**Instructions for the task:**
Answer these questions using the passage on patent reexamination below.
1. Inter partes reexamination can be requested only for a patent issuing from an application filed on or after what date?
2. In which type of reexamination may the patent owner have substantive discussions, including interviews, with the examiners?
3. Besides the U.S. district courts, in what body are many patents under reexamination concurrently involved in litigation?

**Excerpt to read:**
====

Current Patent Reexaminations Proceedings
To understand the likely impact of the proposed PGR and IPR, one needs a baseline understanding of the current procedures for challenging patents before the USPTO. Currently, the most common mechanisms for challenging patents before the USPTO are ex parte and inter partes reexamination proceedings. Both types of reexamination proceedings must be based upon the existence of a prior art patent(s), a printed publication(s) or an admission of the patent owner that raises a substantial new question of patentability (SNQ) due to alleged lack of novelty and/or obviousness. Ex parte reexamination can be requested for any patent during its period of enforceability, whereas inter partes reexamination can be requested only for a patent issuing from an application filed on or after November 29, 1999. In ex parte reexamination, third parties who request reexamination are not allowed to file papers or interact with the examiners once the reexamination is ordered (and after any patent owner's statement), whereas only a third party requester not in privity with the patent owner can request an inter partes reexamination proceeding and has full participation rights in the proceeding, including appeals. The third party requester's right to participate fully in the inter partes reexamination proceeding typically has a substantial impact on the outcome of the proceeding. Additionally, in an ex parte reexamination, only the patent owner may have substantive discussions, including interviews, with the examiners, whereas no substantive discussions such as interviews can take place by either the patent owner or the third party requester in an inter partes reexamination. Statistically, ex parte and inter partes reexamination proceedings have led to amendment or cancellation of a significant percentage of the patent claims challenged in the reexamination, which has made this a favored defense strategy for accused infringers. Additionally, a large number and a signficant percentage of ex parte and inter partes reexaminations involve patents that are concurrently involved in litigation in the U.S. district courts and/or the U.S. International Trade Commission (USITC), and the possibility of patent reexamination should be considered by all parties involved in patent litigations.

====

**Provided data:**
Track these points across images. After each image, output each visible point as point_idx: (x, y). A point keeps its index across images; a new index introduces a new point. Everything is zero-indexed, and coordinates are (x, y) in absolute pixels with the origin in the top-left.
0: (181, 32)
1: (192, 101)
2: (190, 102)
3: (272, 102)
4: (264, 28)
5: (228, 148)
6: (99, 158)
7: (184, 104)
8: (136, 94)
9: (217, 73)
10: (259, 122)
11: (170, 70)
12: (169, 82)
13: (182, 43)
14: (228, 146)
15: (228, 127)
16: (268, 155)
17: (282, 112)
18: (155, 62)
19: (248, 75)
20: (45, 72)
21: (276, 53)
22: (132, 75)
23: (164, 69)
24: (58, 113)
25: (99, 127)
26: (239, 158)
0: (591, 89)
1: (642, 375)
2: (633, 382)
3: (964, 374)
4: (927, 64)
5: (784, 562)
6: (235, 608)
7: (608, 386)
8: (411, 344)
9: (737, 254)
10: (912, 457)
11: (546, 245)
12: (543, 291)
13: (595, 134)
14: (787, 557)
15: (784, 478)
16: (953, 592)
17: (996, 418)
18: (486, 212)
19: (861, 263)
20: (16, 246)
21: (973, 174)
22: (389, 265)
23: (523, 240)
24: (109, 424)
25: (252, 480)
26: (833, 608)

====

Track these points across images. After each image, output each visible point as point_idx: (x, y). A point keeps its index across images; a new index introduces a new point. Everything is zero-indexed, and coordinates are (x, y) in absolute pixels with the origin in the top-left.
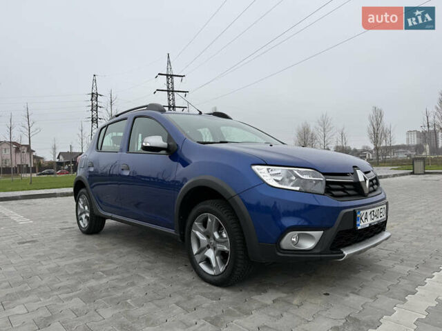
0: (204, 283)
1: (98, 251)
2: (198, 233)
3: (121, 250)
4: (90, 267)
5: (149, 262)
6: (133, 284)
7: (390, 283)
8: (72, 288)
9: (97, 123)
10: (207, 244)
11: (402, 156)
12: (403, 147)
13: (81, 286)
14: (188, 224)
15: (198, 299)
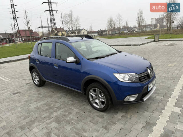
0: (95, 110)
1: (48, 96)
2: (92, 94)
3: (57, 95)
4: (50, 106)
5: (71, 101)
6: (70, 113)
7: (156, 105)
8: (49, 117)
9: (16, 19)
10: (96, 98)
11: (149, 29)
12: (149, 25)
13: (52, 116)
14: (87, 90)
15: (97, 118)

====

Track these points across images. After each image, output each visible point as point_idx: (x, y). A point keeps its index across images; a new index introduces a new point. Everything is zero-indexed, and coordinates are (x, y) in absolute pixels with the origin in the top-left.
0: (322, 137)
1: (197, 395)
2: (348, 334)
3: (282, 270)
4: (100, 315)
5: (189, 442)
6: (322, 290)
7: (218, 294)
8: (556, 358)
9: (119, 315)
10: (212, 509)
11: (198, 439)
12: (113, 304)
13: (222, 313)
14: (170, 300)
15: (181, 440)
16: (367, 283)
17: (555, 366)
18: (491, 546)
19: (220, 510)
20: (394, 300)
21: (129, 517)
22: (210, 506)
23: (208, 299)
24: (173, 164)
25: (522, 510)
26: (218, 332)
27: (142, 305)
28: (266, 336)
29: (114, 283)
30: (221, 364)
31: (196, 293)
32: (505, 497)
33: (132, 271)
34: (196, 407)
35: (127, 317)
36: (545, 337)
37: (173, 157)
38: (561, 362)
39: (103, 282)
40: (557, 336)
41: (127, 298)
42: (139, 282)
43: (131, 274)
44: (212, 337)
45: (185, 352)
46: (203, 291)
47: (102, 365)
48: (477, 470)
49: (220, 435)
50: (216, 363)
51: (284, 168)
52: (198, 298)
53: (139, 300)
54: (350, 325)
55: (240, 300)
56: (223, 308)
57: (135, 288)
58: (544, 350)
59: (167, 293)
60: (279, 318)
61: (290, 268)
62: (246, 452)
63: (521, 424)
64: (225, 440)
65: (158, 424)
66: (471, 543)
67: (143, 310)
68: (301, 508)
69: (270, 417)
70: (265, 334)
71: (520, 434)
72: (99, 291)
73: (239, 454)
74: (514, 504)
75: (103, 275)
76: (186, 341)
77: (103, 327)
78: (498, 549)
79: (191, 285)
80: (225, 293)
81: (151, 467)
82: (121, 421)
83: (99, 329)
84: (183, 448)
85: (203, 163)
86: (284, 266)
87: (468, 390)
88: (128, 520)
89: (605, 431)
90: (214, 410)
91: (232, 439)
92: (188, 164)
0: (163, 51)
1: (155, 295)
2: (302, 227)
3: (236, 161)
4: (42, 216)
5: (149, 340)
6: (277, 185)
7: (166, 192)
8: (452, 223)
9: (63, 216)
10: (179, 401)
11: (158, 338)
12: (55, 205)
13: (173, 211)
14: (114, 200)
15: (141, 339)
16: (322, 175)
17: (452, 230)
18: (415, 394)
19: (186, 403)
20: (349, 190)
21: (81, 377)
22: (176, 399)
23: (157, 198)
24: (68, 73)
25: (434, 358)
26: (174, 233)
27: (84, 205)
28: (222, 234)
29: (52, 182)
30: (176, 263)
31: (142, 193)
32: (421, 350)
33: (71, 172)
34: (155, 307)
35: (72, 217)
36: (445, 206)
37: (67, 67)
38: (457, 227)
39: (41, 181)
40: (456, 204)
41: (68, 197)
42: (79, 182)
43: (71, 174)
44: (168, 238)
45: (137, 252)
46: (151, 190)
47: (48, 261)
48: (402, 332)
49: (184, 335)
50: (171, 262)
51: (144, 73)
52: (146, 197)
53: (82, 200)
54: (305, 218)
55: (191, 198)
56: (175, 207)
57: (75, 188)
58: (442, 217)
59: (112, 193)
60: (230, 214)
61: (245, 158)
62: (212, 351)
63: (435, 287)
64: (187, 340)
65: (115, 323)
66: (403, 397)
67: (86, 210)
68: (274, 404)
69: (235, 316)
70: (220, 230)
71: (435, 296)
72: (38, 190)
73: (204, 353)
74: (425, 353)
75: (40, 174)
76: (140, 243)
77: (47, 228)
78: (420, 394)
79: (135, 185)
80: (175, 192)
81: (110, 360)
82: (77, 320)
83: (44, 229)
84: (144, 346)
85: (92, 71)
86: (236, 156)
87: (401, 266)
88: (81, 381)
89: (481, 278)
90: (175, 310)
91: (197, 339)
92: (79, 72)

====

**Response:**
1. November 29, 1999
2. Ex parte reexamination
3. The U.S. International Trade Commission (USITC)